Other factors for an auditor to consider are the taxpayer’s experience, knowledge, education, and whether the taxpayer relied on the advice of a tax advisor.
When the auditor considers a taxpayer’s reliance on the advice of a tax advisor, the auditor should consider whether:
- The taxpayer's reliance on the advice of a tax advisor was objectively reasonable.
- The taxpayer provided their tax advisor with all the necessary information to evaluate the tax matter.
- The tax advisor had enough knowledge and expertise related to the tax matter to provide advice.
- The taxpayer "actually relied" on their tax advisor's advice.
- The taxpayer exercised the care that a reasonably prudent person would have used under the circumstances when relying on the tax advisor's advice.
If The Penalty Relates To The Late Filing Of A Tax Return
Or Payment Of A Tax Obligation.
The taxpayer is responsible for timely filing and payment, and this responsibility cannot be delegated.
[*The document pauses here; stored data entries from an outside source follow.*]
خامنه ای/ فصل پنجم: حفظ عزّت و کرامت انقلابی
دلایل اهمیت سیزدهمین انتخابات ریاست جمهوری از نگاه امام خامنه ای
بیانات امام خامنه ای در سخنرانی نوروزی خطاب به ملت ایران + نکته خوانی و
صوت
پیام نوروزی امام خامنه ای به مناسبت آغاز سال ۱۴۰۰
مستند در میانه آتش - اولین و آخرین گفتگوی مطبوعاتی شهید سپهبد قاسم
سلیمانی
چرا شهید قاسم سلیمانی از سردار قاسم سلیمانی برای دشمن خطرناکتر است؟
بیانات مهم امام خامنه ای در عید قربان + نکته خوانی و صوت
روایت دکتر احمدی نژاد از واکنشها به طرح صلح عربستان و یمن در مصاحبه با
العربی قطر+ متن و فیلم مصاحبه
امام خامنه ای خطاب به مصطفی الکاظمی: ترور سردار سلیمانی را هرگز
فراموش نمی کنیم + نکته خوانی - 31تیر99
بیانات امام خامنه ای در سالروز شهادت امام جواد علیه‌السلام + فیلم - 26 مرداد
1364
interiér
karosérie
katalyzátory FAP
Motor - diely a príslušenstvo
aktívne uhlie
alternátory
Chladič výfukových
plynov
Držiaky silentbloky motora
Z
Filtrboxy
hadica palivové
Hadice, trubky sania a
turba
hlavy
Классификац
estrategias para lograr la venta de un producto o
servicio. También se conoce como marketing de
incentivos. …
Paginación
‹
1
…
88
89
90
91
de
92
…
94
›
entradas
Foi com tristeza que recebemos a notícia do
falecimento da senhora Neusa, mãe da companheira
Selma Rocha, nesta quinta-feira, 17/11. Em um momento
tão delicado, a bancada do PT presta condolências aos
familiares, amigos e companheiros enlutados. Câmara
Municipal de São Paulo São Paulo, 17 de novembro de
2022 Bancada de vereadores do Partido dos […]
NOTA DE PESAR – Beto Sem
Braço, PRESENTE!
However, an auditor should consider factors that might excuse late filing or late payment such as whether the taxpayer's records were unavailable (for example, due to disaster or casualty) or whether there was a law change of which the taxpayer could not reasonably have been expected to be aware.
In addition, a taxpayer's forgetfulness is not generally a basis for reasonable cause; however, it could be if there is a medical reason for such forgetfulness (e.g., the taxpayer has dementia).